5. Вопросы было принято задавать в любой момент и, как правило, аудиенция включалась в это дело сразу, т.е. поток вопросов набирал силу практически вместе с докладом. Ни поднятия рук, ни вообще говоря особой вежливости, не требовалось.

6. Распорядок дня был простой. Завтрак с 7 до 8:30 утра. Утреннее заседание с 9 утра до 1 дня, с перерывом на чай и кофе. Обед с 1 до 2-х. С 2-х до 5 часов было свободное время, когда каждый занимался чем хотел. Основными занятиями были виндсерфинг, теннис, различные прогулки по морю и дендрарию. Вечернее заседание с 5 до 7 вечера. Ужин с 7 до 8, и ночное заседание с 8 до 10 часов, с печеньем и кефиром без перерыва. Ночное заседание могло затянуться и до полуночи. » Мертвый час «, характерный для домов отдыха, мы, конечно, не соблюдали.

7. И опять же, как было сказано раньше, никакого различия между молодыми людьми и будущими нобелевскими лауреатами не делалось. Если считалась работа интересной (если не выдающейся) и заслуживала быть услышанной и разобранной по частям, автор приглашался и проверялся на прочность.

Эти 12 дней, наполненных научными дискуссиями, общим хлебом и солью, хохотом, неизбежными но недолгими обидами, разговорами о жизни, о добре и зле, объединяли и роднили. Ну, и конечно, что стар, что млад выносил из этого общения что то для себя важное.

Излишне говорить, что быть приглашенным на Сочинские конференци, хотя бы на одну из них, было не только престижным, но означало, и это самое главное, что ваши научные результаты были признаны существенными и могут быть признаны таковыми за пределами маленькой сочинской группы. Это было особенно важно для молодых людей, которые отбирались из большого числа желающих по результатам их работ и, конечно, согласно весомым рекомендациям.

Высокие требования и ограниченное число участников делали конкуренцию весьма серьезной. Борис Немцов экзамен выдержал. Он был рекомендован Виталием Гинзбургом, постоянным участником и душой Сочинских конференций. Гинзбург обратил внимание на серию работ молодого нижегородца по излучению волн движущимися объектами и аномальному эффекту доплера и нашел их очень интересными.

В конце 1950-х годов Гинзбург сам занимался близкими вещами, в частности, исследованием различных проявлений эффекта Вавилова — Черенкова, и в течение своей жизни часто возвращался к этим вопросам. Даже спустя десятилетия, когда Гинзбург был награжден Большой золотой медалью Ломоносова, все ждали, что он выступит на церемонии вручения с лекцией о сверхпроводимости (по крайней мере, именно по этой части он получил, правда с большим опозданием, Нобелевскую премию). Но Гинзбург выбрал эффект Вавилова-Черенкова, и в самом начале своего доклада пояснил: “Начнем с того, что я люблю эту проблему … Может быть, я люблю ее потому, что мои ранние исследования были посвящены проблеме излучения равномерно движущихся источников, и я был тогда молод.» Одну из ключевых работ на эту тему, Гинзбург опубликовал со своим аспирантом Виленом Эйдманом в 1959 году.

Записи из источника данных

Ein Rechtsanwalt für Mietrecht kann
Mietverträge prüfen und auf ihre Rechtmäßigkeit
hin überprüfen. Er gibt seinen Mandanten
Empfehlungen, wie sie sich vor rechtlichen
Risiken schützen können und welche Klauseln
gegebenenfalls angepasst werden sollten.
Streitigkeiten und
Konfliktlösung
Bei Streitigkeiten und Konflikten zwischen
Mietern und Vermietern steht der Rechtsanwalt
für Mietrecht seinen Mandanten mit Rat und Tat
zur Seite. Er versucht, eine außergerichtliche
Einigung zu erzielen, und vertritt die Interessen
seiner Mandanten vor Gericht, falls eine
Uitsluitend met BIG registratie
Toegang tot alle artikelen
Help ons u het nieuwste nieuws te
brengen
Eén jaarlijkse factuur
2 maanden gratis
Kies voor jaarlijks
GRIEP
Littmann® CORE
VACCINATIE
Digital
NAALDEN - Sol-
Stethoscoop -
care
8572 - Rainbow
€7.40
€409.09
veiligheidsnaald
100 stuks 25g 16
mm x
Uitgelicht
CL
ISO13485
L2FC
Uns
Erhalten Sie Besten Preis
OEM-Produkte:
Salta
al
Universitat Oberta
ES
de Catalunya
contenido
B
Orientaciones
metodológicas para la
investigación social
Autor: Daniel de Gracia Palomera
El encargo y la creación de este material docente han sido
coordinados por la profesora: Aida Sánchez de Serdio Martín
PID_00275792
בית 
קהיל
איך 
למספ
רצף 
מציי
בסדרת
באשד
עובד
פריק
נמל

• [Задание] Переведите на английский язык это предложение из текста о Сочинских конференциях: «Высокие требования и ограниченное число участников делали конкуренцию весьма серьезной».

• [Выполненное задание] High standards and the limited number of participants made the competition very serious.